Ms Braverman spent about two hours at the site, leaving by a side gate away from press gathered at the main entrance.
Several coaches were seen leaving Manston during the course of the visit, including one with children on board who waved and gave peace signs out of the window.
North Thanet MP Sir Roger Gale, who previously raised concerns about the conditions, was also seen leaving the site.
But Natalie Elphicke, the Dover MP, accused Ms Braverman of failing to meet other Kent politicians during her trip, describing it as a "great pity".
"The small boats crisis is not just in the migrant processing facilities, it is on our Kent beaches, schools, services and housing," she said.
Despite avoiding questions from the press throughout the day, Chancellor Jeremy Hunt insisted Ms Braverman is prepared to "face the music" when he was asked why she was not, like him, taking interviews.
In other developments:
- Government minister Graham Stuart conceded Manston was not operating legally and "none of us are comfortable with it", but sought to blame an "unacceptable surge" in small boat crossings for the problem, adding that the "system is struggling to cope".
- Lawyers on behalf of charity Detention Action and a woman held at Manston confirmed they were threatening legal action against the Home Secretary over the conditions.
- Four parliamentary committee chiefs piled further pressure on the Home Secretary to explain how the Government will get a grip on both the situation at Manston and the migrant crisis in general.
- Council chiefs warned Kent is at "breaking point" as a result of the migrant situation, with the potential for disorder at Manston and the risk of far-right violence.
- Asylum seekers reportedly left at London's Victoria station without accommodation after being taken away from Manston are said to have been taken to a hotel in Norwich.

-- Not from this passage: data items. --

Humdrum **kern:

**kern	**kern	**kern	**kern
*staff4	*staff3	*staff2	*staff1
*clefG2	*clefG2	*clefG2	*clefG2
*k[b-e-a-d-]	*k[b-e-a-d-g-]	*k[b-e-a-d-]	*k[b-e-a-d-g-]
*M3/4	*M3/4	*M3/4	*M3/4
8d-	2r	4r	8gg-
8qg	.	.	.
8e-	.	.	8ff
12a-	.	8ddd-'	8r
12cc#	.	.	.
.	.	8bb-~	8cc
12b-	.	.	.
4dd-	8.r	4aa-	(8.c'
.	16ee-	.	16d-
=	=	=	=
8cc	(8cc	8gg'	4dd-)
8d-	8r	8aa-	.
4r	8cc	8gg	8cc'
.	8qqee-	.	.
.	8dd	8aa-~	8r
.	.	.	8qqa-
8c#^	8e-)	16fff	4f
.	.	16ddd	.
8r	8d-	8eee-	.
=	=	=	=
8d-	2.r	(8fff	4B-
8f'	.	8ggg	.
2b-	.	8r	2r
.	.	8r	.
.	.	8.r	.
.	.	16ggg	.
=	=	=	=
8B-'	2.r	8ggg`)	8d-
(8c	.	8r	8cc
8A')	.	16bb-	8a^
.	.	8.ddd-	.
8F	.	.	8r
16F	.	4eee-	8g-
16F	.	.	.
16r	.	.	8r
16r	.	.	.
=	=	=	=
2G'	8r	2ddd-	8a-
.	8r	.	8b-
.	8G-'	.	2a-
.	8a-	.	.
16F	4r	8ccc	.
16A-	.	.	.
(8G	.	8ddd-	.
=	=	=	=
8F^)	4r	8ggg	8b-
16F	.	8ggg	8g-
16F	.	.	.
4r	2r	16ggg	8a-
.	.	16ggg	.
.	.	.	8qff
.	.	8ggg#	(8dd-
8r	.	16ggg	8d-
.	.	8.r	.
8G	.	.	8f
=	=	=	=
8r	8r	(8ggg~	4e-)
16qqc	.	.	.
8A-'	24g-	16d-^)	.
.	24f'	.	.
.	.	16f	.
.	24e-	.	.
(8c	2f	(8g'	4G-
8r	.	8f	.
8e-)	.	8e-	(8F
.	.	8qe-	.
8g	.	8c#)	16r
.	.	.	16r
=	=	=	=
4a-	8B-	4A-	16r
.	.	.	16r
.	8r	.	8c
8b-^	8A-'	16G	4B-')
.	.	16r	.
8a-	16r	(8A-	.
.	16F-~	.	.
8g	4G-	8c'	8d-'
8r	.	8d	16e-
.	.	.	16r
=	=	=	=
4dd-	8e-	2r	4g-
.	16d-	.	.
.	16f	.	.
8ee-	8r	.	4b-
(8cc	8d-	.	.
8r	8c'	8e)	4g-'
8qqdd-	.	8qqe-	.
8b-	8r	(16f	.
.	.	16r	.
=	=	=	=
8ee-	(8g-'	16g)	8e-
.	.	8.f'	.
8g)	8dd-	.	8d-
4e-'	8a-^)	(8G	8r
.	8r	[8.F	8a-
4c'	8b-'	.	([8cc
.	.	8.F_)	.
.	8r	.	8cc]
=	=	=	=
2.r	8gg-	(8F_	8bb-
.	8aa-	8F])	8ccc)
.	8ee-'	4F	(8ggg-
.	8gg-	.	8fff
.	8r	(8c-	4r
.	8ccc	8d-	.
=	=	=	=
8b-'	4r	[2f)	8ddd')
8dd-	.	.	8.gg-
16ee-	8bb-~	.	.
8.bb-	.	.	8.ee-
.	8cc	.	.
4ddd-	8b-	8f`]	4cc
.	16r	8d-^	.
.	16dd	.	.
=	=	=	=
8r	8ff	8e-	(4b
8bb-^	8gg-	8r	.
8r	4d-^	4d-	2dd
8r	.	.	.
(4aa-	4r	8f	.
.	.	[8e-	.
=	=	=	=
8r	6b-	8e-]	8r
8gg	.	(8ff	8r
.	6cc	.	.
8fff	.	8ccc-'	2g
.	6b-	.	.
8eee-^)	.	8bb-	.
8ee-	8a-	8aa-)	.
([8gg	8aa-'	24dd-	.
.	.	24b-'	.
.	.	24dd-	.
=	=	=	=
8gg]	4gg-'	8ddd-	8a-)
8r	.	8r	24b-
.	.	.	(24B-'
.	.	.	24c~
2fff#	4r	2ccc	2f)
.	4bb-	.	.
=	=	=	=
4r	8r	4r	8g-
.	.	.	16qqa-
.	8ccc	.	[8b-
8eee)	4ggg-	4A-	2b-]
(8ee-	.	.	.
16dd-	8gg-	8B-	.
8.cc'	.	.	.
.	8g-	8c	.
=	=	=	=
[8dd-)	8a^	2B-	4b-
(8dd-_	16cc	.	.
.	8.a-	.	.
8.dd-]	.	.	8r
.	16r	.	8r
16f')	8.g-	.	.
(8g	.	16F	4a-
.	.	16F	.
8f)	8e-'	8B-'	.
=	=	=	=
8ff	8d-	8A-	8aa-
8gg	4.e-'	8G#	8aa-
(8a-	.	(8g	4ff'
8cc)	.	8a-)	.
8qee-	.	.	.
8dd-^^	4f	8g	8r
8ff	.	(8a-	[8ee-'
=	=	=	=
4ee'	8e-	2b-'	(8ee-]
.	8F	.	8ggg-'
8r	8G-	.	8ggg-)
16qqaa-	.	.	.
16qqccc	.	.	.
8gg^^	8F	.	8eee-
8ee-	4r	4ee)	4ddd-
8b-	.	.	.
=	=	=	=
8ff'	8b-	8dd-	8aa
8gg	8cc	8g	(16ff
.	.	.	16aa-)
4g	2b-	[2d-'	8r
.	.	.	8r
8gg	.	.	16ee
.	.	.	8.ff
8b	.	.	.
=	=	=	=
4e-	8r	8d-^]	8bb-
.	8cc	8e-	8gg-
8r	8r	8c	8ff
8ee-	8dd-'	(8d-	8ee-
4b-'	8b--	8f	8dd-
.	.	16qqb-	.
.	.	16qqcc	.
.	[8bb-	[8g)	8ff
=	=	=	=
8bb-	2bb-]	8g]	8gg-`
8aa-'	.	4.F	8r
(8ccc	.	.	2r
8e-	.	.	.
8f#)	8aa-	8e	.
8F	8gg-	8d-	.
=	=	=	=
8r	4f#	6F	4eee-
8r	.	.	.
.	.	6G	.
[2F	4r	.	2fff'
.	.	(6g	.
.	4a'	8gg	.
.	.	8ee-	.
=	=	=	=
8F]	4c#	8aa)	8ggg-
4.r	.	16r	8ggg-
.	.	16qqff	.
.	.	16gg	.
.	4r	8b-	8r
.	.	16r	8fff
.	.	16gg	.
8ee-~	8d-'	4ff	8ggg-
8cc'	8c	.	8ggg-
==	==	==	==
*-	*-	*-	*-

- Police confirmed they were investigating allegations of rape and sexual assault at a hotel in east London which houses asylum seekers.
- A rising number of lone migrant children are being found in hotels having been "mistakenly identified" as adults, the chief inspector of Ofsted warned.
- Mr Stuart also acknowledged there had been "unfortunate language" used to describe the crisis following the condemnation of Ms Braverman who had claimed there was an "invasion on our southern coast".
- The prime minister of Albania Edi Rama accused Britain of becoming like a "madhouse" with a culture of "finding scapegoats" during a migration crisis where "failed policies" are to blame, hitting out at Ms Braverman's "crazy" choice of language.
- Downing Street did not deny the Government was also trying to strike Rwanda-style deals to deport migrants with Belize, Peru and Paraguay.
Rishi Sunak has described the migrant crisis as a "serious and escalating problem" and admitted that "not enough" asylum claims are being processed, but insisted the Government is getting a grip on the situation.
The Home Office said steps are being taken "immediately" to improve conditions at Manston, including bolstering medical facilities, supplying extra bedding and better catering as well as more activities to support migrant welfare.
Ms Braverman said: "I have met with our expert teams who work tirelessly to save lives and protect the UK's borders.
"I wanted to see first hand how we're working to reduce the number of people in Manston, support people there, and thank staff for all their efforts.
"I am incredibly proud of the skill and dedication shown to tackle this challenging situation here on a daily basis.
"This is a complex and difficult situation, which we need to tackle on all fronts and look at innovative solutions.
"To break the business model of the people smugglers, we need to ensure that the illegal migration route across the Channel is ultimately rendered unviable."